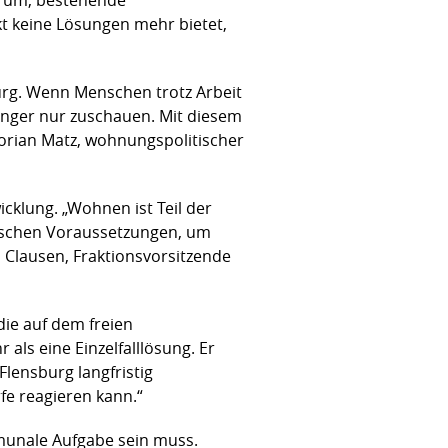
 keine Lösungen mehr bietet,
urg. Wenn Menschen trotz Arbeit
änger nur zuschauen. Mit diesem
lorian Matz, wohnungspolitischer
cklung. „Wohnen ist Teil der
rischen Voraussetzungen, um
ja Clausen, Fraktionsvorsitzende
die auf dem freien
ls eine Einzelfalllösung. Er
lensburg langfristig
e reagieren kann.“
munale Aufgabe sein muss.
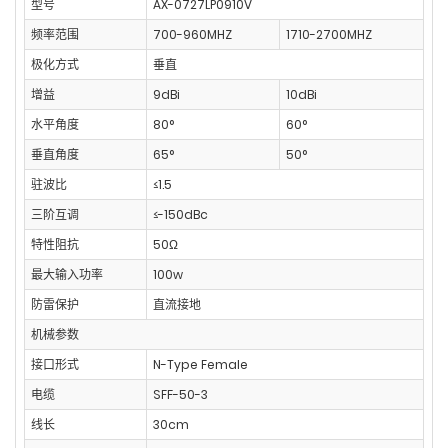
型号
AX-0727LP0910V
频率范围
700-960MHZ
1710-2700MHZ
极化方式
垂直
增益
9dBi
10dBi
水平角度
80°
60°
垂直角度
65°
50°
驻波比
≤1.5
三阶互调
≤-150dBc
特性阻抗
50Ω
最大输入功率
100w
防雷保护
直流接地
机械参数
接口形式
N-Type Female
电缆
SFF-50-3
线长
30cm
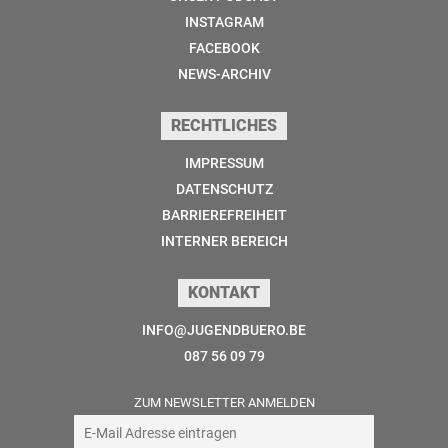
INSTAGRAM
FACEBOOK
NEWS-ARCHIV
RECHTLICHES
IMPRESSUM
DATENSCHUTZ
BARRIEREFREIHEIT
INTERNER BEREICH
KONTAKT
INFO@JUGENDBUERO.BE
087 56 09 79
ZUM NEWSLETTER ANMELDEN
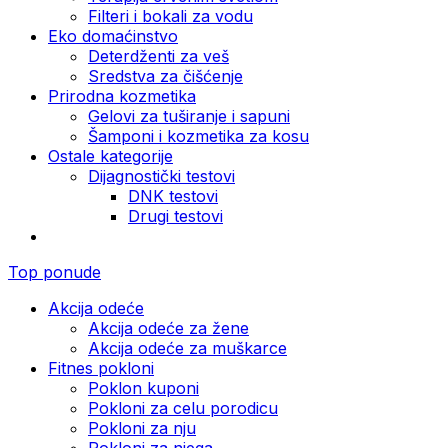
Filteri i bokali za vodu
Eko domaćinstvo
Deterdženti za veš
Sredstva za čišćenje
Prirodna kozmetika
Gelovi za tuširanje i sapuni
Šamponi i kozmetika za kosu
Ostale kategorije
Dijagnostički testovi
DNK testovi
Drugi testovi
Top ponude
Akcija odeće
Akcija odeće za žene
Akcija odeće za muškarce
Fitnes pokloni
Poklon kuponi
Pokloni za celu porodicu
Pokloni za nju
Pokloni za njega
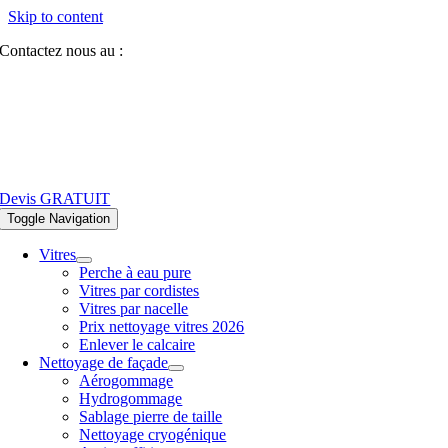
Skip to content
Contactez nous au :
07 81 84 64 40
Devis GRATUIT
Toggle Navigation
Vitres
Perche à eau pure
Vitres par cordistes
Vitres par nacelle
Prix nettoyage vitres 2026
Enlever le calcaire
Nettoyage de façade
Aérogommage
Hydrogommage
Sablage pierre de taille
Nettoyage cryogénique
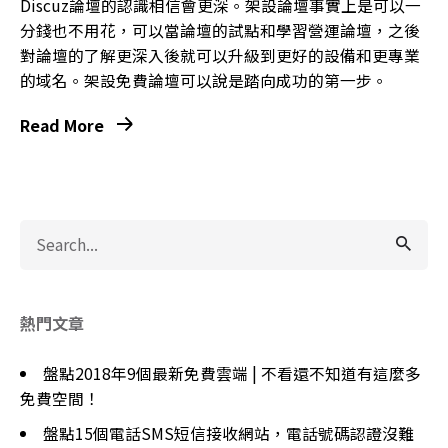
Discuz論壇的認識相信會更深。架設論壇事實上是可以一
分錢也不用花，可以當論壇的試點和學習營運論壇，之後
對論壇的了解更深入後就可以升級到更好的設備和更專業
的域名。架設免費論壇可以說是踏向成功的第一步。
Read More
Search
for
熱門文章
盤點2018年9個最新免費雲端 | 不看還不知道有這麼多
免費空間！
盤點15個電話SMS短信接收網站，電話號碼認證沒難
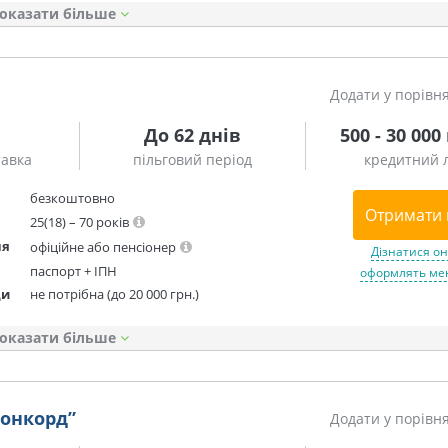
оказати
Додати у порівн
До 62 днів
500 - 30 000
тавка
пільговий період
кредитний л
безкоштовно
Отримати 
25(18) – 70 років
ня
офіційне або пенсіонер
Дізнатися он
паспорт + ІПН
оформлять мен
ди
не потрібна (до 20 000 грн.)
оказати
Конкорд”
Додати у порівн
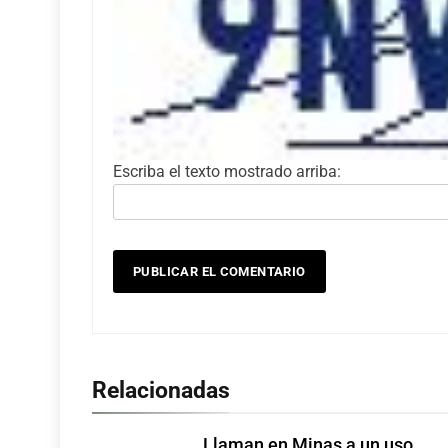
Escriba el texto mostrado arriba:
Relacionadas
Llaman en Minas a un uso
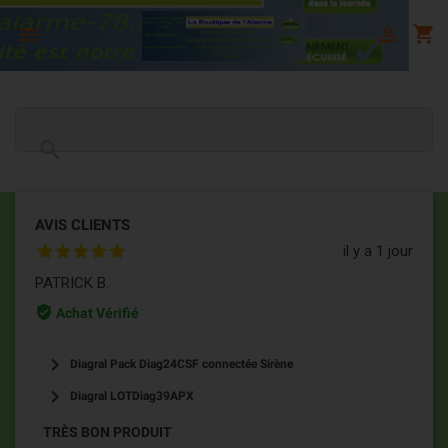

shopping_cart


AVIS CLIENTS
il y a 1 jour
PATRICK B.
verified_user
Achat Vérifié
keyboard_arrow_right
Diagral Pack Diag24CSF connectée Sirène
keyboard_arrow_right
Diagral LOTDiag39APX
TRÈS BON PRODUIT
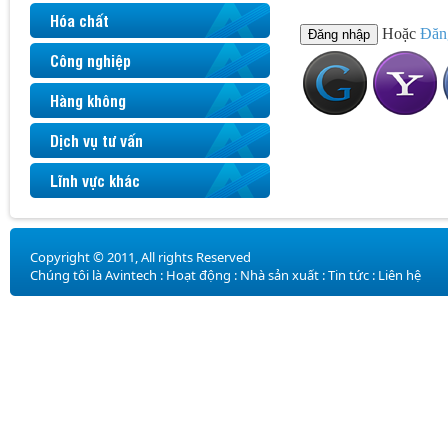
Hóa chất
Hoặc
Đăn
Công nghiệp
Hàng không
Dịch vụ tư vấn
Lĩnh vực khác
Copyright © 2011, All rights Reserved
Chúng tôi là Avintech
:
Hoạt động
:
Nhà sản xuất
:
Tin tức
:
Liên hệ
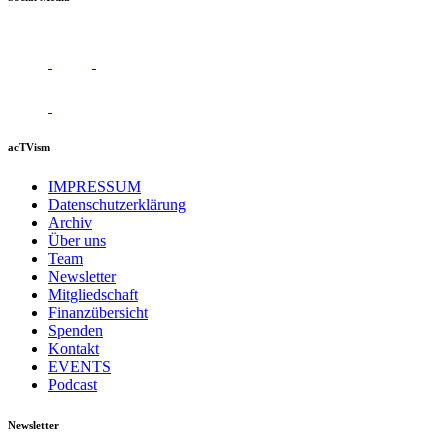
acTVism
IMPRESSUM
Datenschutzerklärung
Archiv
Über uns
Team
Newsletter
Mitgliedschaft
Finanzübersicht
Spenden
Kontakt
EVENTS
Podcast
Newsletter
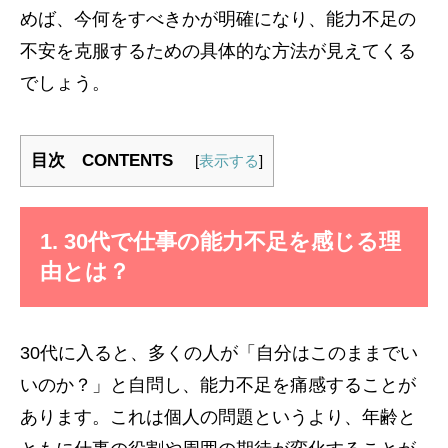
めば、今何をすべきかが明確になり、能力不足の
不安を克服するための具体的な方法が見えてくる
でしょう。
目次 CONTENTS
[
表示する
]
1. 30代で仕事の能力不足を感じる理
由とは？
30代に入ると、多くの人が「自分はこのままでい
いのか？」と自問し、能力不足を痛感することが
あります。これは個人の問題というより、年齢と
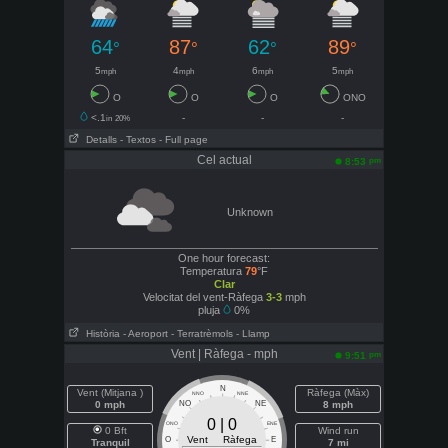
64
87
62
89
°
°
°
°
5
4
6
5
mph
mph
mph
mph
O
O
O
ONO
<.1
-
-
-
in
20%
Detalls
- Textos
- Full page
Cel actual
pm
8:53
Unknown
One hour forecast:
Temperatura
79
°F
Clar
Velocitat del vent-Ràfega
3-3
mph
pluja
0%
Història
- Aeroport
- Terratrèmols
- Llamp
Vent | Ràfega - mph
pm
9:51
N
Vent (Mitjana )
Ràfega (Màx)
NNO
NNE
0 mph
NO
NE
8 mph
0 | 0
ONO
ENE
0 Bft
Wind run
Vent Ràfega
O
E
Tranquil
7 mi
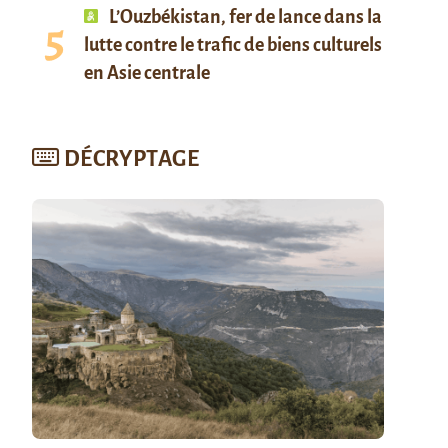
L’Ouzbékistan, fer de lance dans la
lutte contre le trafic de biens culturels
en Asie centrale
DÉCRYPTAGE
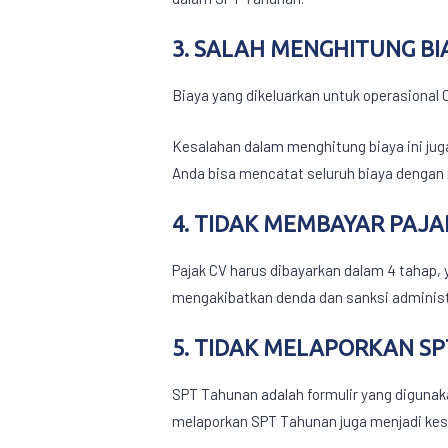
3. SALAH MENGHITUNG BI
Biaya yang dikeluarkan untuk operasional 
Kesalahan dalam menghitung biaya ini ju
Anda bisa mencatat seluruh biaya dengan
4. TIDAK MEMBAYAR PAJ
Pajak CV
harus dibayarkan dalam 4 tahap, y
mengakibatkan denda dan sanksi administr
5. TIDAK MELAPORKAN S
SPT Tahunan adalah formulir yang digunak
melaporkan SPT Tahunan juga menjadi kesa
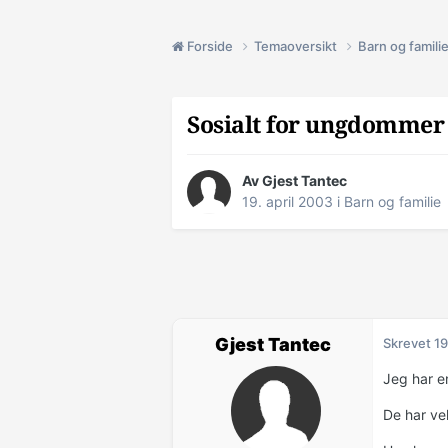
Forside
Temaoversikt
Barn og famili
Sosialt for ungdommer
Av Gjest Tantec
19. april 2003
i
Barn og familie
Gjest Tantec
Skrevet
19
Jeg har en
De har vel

**Task to carry out**
Can you return the text read from every listing above, line for line and unchanged, leaving out the pictures?

**Task response**
 keine Lösungen mehr bietet,
urg. Wenn Menschen trotz Arbeit
änger nur zuschauen. Mit diesem
lorian Matz, wohnungspolitischer
cklung. „Wohnen ist Teil der
rischen Voraussetzungen, um
ja Clausen, Fraktionsvorsitzende
die auf dem freien
ls eine Einzelfalllösung. Er
lensburg langfristig
e reagieren kann.“
munale Aufgabe sein muss.
型号
AX-0727LP0910V
频率范围
700-960MHZ
1710-2700MHZ
极化方式
垂直
增益
9dBi
10dBi
水平角度
80°
60°
垂直角度
65°
50°
驻波比
≤1.5
三阶互调
≤-150dBc
特性阻抗
50Ω
最大输入功率
100w
防雷保护
直流接地
机械参数
接口形式
N-Type Female
电缆
SFF-50-3
线长
30cm
INSTAGRAM
FACEBOOK
NEWS-ARCHIV
RECHTLICHES
IMPRESSUM
DATENSCHUTZ
BARRIEREFREIHEIT
INTERNER BEREICH
KONTAKT
INFO@JUGENDBUERO.BE
087 56 09 79
ZUM NEWSLETTER ANMELDEN
Filteri i bokali za vodu
Eko domaćinstvo
Deterdženti za veš
Sredstva za čišćenje
Prirodna kozmetika
Gelovi za tuširanje i sapuni
Šamponi i kozmetika za kosu
Ostale kategorije
Dijagnostički testovi
DNK testovi
Drugi testovi
Top ponude
Akcija odeće
Akcija odeće za žene
Akcija odeće za muškarce
Fitnes pokloni
Poklon kuponi
Pokloni za celu porodicu
Pokloni za nju
Pokloni za njega
Skip to content
Contactez nous au :
07 81 84 64 40
Devis GRATUIT
Toggle Navigation
Vitres
Perche à eau pure
Vitres par cordistes
Vitres par nacelle
Prix nettoyage vitres 2026
Enlever le calcaire
Nettoyage de façade
Aérogommage
Hydrogommage
Sablage pierre de taille
Nettoyage cryogénique
Discuz論壇的認識相信會更深。架設論壇事實上是可以一
分錢也不用花，可以當論壇的試點和學習營運論壇，之後
對論壇的了解更深入後就可以升級到更好的設備和更專業
的域名。架設免費論壇可以說是踏向成功的第一步。
Read More
Search
for
熱門文章
盤點2018年9個最新免費雲端 | 不看還不知道有這麼多
免費空間！
盤點15個電話SMS短信接收網站，電話號碼認證沒難
оказати
Додати у порівн
До 62 днів
500 - 30 000
тавка
пільговий період
кредитний л
безкоштовно
Отримати 
25(18) – 70 років
ня
офіційне або пенсіонер
Дізнатися он
паспорт + ІПН
оформлять мен
ди
не потрібна (до 20 000 грн.)
оказати
Конкорд”
Додати у порівн
Escriba el texto mostrado arriba:
Relacionadas
Llaman en Minas a un uso

shopping_cart


AVIS CLIENTS
il y a 1 jour
PATRICK B.
verified_user
Achat Vérifié
keyboard_arrow_right
Diagral Pack Diag24CSF connectée Sirène
keyboard_arrow_right
Diagral LOTDiag39APX
TRÈS BON PRODUIT
Hóa chất
Hoặc
Đăn
Công nghiệp
Hàng không
Dịch vụ tư vấn
Lĩnh vực khác
Copyright © 2011, All rights Reserved
Chúng tôi là Avintech
:
Hoạt động
:
Nhà sản xuất
:
Tin tức
:
Liên hệ
acTVism
IMPRESSUM
Datenschutzerklärung
Archiv
Über uns
Team
Newsletter
Mitgliedschaft
Finanzübersicht
Spenden
Kontakt
EVENTS
Podcast
Newsletter
めば、今何をすべきかが明確になり、能力不足の
不安を克服するための具体的な方法が見えてくる
でしょう。
目次 CONTENTS
[
表示する
]
1. 30代で仕事の能力不足を感じる理
由とは？
30代に入ると、多くの人が「自分はこのままでい
いのか？」と自問し、能力不足を痛感することが
あります。これは個人の問題というより、年齢と
64
87
62
89
°
°
°
°
5
4
6
5
mph
mph
mph
mph
O
O
O
ONO
<.1
-
-
-
in
20%
Detalls
- Textos
- Full page
Cel actual
pm
8:53
Unknown
One hour forecast:
Temperatura
79
°F
Clar
Velocitat del vent-Ràfega
3-3
mph
pluja
0%
Història
- Aeroport
- Terratrèmols
- Llamp
Vent | Ràfega - mph
pm
9:51
N
Vent (Mitjana )
Ràfega (Màx)
NNO
NNE
0 mph
NO
NE
8 mph
0 | 0
ONO
ENE
0 Bft
Wind run
Vent Ràfega
O
E
Tranquil
7 mi
L’Ouzbékistan, fer de lance dans la
lutte contre le trafic de biens culturels
en Asie centrale
DÉCRYPTAGE
3. SALAH MENGHITUNG BI
Biaya yang dikeluarkan untuk operasional 
Kesalahan dalam menghitung biaya ini ju
Anda bisa mencatat seluruh biaya dengan
4. TIDAK MEMBAYAR PAJ
Pajak CV
harus dibayarkan dalam 4 tahap, y
mengakibatkan denda dan sanksi administr
5. TIDAK MELAPORKAN S
SPT Tahunan adalah formulir yang digunak
melaporkan SPT Tahunan juga menjadi kesa
Forside
Temaoversikt
Barn og famili
Sosialt for ungdommer
Av Gjest Tantec
19. april 2003
i
Barn og familie
Gjest Tantec
Skrevet
19
Jeg har en
De har vel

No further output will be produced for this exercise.